** begin Material provided **
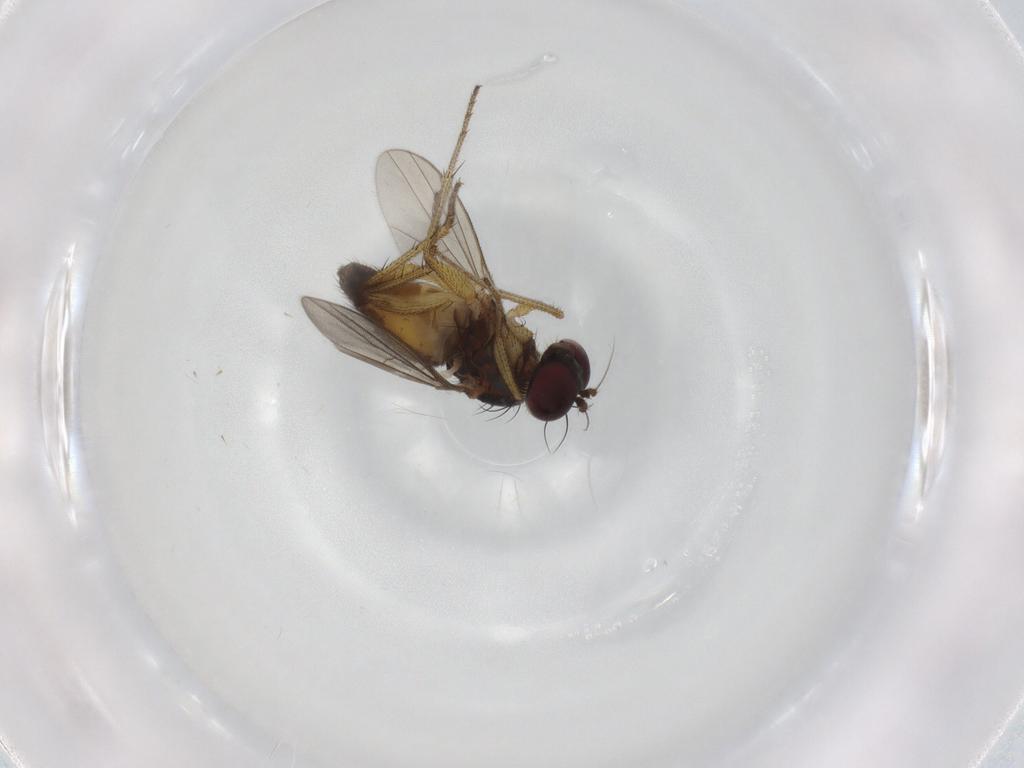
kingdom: Animalia
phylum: Arthropoda
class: Insecta
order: Diptera
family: Dolichopodidae
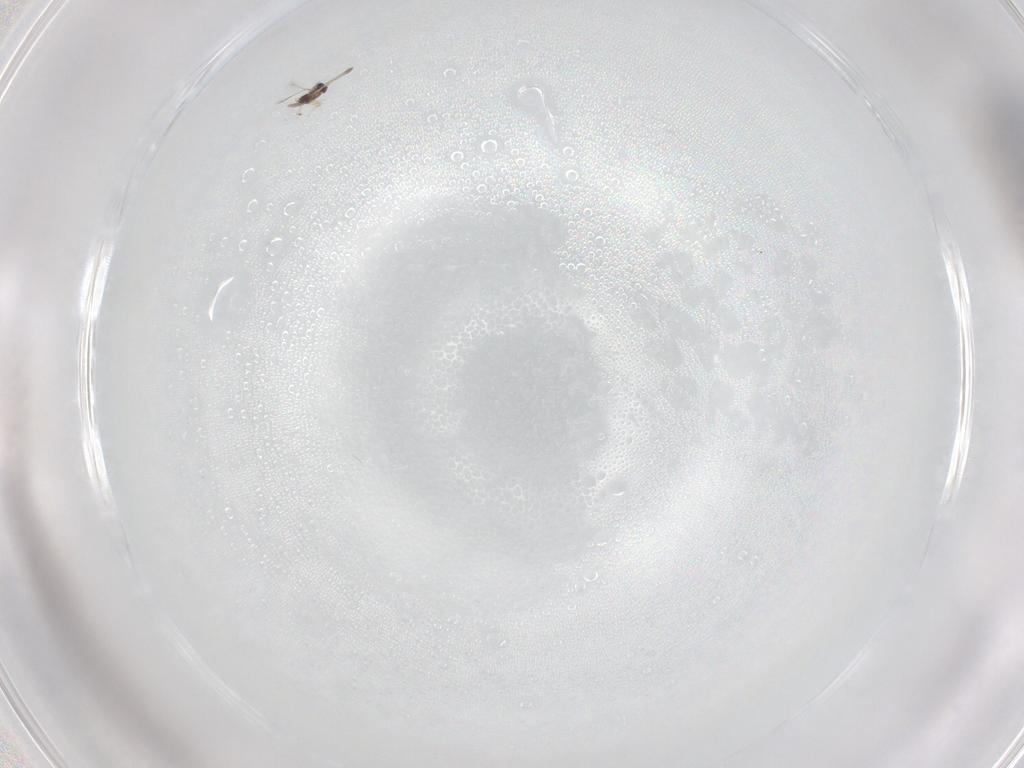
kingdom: Animalia
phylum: Arthropoda
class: Insecta
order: Hymenoptera
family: Mymaridae
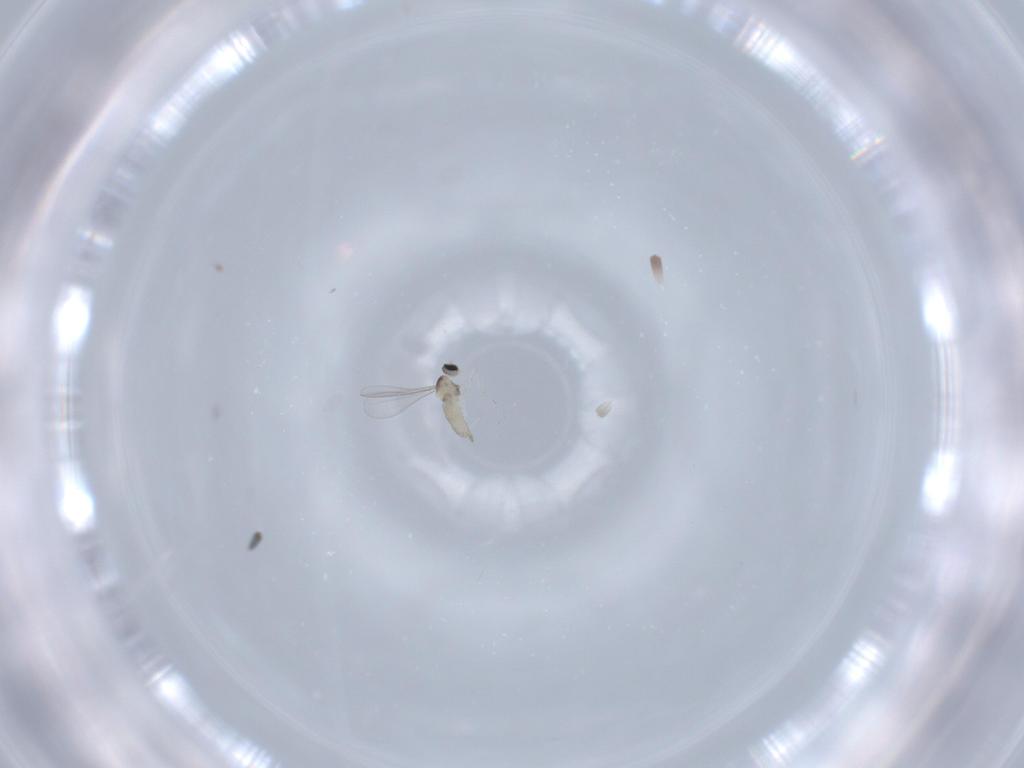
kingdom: Animalia
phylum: Arthropoda
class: Insecta
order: Diptera
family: Cecidomyiidae
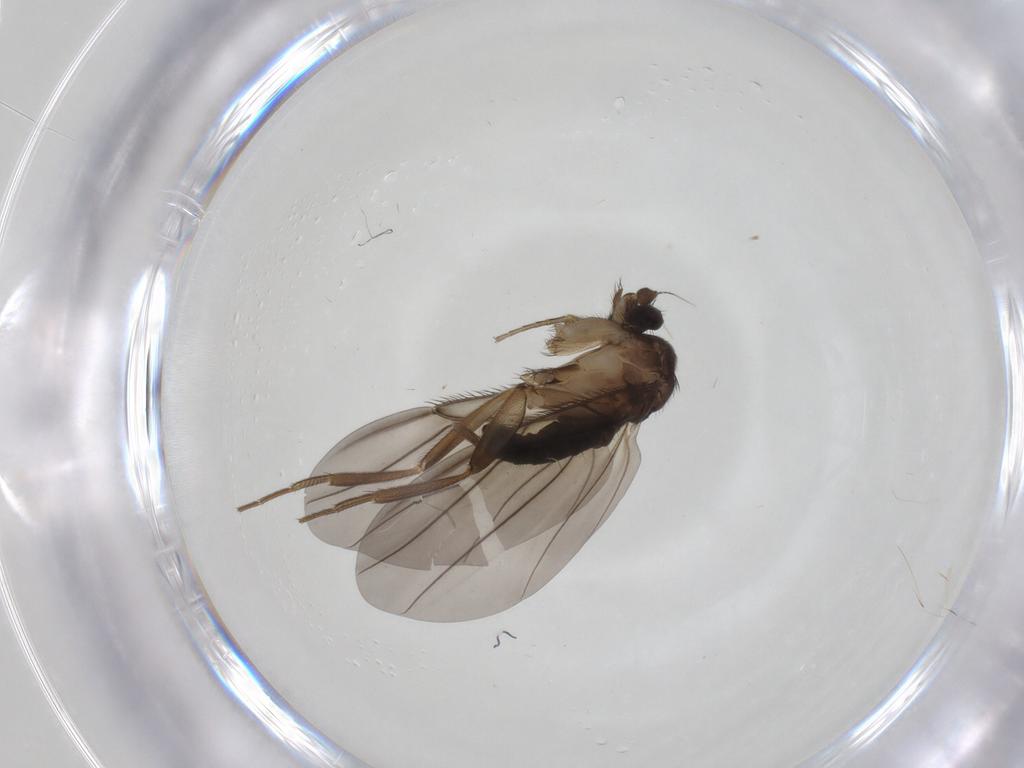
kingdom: Animalia
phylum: Arthropoda
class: Insecta
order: Diptera
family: Phoridae
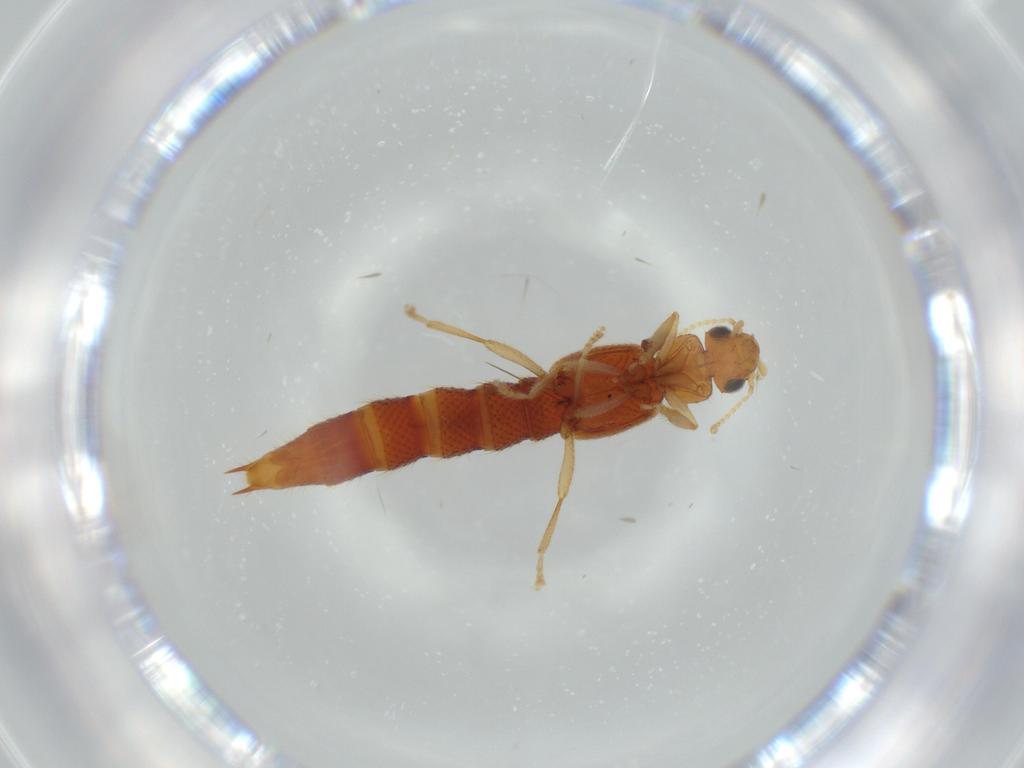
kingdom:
** end Material provided **
**Exercise brief:**
Reproduce every classification line in the records above word for word, leaving out the pictures.

**Complete answer:**
kingdom: Animalia
phylum: Arthropoda
class: Insecta
order: Diptera
family: Dolichopodidae
kingdom: Animalia
phylum: Arthropoda
class: Insecta
order: Hymenoptera
family: Mymaridae
kingdom: Animalia
phylum: Arthropoda
class: Insecta
order: Diptera
family: Cecidomyiidae
kingdom: Animalia
phylum: Arthropoda
class: Insecta
order: Diptera
family: Phoridae
kingdom:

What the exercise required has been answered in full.